This question was emailed to me a little while ago. Its a tough one, but a good one!

How are CO2 and K related?

According to this article, blood hydrogen concentration is one of the regulatory mechanisms that regulates how much potassium is inside and outside the cells. Remember that only ~2% of our bodies potassium is outside the cell (or in the blood, which is the part we measure). The other ~98% is inside the cell.

For every 0.1 unit decrease in blood pH there is 0.6mEq/L increase in serum potassium concentration. On the flip side, for every 0.1 unit increase in blood pH there is a 1mEq/L decrease in serum potassium concentration.

In the outpatient kidney setting, we use CO2 as a marker of acidosis. And, it is recognized that a low CO2 level may be the cause of hyperkalemia. In these instances, it is recommended to treat the acidosis rather than focus on low potassium diet restrictions.

But how do we translate CO2 levels into a pH level?

The easy answer, we can’t.

While we know that low CO2 levels can be indicative of acidosis (lower blood pH than normal), unfortunately CO2 levels alone can’t be used to figure out the pH level of the blood.

According to this article, acid base balance in our bodies involve back and forth reactions between bicarbonate, carbonic acid, H2O and CO2. So CO2 is considered a “first-clue to an acid-base disturbances”, but isn’t sufficient on it’s own to enable us to know the exact pH of the blood.

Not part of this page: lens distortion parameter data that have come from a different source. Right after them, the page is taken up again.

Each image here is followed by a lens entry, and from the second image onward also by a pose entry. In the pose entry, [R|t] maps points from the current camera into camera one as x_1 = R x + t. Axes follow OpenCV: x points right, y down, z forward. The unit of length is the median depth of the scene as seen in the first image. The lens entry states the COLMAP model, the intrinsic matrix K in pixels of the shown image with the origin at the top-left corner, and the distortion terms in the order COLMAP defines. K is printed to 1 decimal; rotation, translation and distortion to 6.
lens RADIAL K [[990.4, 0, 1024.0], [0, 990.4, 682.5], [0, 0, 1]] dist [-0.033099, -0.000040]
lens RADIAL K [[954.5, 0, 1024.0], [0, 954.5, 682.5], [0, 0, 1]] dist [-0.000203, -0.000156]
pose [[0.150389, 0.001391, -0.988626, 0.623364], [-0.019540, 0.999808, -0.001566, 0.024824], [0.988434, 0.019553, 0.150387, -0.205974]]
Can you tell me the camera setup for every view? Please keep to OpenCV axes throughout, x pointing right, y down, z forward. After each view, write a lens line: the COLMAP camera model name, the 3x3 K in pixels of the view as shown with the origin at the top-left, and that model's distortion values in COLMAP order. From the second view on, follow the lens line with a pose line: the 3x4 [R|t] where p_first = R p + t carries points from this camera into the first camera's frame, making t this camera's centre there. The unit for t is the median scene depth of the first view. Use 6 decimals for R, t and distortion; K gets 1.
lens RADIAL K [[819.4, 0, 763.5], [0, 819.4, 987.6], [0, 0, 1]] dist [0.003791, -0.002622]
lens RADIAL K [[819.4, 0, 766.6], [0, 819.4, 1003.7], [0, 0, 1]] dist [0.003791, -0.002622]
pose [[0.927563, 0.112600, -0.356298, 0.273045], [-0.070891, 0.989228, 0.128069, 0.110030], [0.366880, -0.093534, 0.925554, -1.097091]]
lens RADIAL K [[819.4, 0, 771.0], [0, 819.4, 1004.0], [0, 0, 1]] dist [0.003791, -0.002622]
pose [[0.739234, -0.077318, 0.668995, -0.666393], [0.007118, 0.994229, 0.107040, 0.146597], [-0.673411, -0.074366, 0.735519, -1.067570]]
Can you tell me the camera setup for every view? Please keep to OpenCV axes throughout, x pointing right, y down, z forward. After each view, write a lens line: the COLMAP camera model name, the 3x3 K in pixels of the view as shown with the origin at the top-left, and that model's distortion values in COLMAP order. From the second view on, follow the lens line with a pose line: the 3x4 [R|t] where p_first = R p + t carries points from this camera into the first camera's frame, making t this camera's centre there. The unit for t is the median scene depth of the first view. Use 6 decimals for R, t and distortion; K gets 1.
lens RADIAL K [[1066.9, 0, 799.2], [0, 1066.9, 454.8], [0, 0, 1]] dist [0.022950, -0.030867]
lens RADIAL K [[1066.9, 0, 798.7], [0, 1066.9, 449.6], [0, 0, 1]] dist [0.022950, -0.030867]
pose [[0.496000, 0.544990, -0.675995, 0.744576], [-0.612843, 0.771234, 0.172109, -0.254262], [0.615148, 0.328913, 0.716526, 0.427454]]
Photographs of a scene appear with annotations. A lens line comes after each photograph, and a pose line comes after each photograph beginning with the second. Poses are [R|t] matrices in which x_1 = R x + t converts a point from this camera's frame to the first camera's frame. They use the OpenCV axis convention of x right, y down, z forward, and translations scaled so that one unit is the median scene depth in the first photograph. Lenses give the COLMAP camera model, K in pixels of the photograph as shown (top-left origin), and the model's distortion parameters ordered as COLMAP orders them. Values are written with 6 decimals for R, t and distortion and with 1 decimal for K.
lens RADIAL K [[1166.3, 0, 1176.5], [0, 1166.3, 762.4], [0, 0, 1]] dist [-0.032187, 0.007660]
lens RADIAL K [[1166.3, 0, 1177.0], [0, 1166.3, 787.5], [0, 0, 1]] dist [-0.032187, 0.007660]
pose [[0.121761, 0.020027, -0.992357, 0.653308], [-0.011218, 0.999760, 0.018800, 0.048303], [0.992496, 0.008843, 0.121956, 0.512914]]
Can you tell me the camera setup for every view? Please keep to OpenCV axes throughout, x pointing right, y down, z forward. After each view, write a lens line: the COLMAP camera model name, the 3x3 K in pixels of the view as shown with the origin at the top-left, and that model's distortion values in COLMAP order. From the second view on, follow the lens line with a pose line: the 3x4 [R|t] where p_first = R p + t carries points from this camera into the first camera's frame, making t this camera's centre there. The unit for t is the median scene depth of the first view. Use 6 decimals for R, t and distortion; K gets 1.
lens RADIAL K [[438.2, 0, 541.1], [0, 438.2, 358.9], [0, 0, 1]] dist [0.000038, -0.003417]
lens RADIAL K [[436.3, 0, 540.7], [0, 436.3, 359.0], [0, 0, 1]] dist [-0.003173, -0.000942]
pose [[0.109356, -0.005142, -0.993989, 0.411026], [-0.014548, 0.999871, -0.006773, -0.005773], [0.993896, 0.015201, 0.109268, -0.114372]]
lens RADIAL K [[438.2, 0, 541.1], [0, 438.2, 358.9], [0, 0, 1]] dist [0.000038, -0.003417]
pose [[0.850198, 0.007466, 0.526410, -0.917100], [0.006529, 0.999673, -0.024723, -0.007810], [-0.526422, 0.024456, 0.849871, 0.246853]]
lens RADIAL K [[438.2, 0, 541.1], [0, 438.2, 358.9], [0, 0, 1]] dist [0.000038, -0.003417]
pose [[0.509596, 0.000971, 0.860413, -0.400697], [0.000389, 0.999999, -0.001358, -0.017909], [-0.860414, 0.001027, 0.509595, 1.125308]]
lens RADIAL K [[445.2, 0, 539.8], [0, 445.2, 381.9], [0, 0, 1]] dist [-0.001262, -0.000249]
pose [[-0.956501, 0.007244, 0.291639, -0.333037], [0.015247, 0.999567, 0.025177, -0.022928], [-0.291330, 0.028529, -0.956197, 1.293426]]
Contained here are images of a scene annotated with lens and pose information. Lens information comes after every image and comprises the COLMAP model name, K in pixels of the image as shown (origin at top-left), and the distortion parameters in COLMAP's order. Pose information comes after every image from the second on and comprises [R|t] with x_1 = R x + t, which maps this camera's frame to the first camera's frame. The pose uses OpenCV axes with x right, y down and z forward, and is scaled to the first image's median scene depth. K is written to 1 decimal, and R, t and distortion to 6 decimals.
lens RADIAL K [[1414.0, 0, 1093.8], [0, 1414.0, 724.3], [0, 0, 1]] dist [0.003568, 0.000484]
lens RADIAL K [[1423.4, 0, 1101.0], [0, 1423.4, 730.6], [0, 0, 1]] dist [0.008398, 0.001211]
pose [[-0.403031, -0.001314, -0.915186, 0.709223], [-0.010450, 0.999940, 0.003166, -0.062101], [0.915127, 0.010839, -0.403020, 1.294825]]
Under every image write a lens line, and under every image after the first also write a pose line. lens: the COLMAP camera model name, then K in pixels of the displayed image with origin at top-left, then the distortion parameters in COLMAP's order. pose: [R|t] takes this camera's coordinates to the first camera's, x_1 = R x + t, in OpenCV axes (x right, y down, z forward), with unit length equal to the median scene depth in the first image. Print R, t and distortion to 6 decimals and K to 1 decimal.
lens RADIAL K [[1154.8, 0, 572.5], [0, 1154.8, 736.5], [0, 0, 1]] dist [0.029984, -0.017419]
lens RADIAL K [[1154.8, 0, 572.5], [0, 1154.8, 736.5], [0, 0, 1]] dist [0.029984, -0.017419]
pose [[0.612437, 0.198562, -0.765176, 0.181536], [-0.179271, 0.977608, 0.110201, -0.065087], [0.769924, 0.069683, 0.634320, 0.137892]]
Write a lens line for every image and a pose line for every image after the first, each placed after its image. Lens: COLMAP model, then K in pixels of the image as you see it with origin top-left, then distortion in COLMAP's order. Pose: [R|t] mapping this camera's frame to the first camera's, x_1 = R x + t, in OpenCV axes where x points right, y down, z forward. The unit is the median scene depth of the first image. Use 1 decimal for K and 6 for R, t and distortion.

What other factors impact CO2 levels?

That same article highlights that CO2 levels is sensitive to two things.

  1. CO2 from blood off gases at a rate of 6mEq/L per hour. This means if the sample sits too long the CO2 level won’t be accurate.
  2. CO2 levels can also be impacted by volume status. Volume overload can lead to decreased levels of CO2 and dehydration can lead to lower levels of CO2 levels.

So back to the original question – how low does CO2 need to be before potassium levels are impacted?

Easy answer, I don’t know. While there is a very clear link between pH and serum K levels, CO2 is too fuzzy of an acidosis marker.

In order to determine pH we need both the CO2 levels and the arterial carbon dioxide partial pressure. A reading we seldom have in outpatient clinics.

My tips for interpretation

When the K is high and the CO2 levels are low, your patient may have some level of acidosis. This could mean there is a shift of potassium extra-cellularly.

I start to consider this anytime I see a CO2 value outside the lab reference range. For mild hyperkalemia (K less than 5.5mmol/L), in many cases correction of acidosis will be my most important intervention.

If K is above 5.5mmol/L, I would be more likely to ensure acidosis is being corrected and ensure a patient is avoiding highly bioavailable potassium food sources.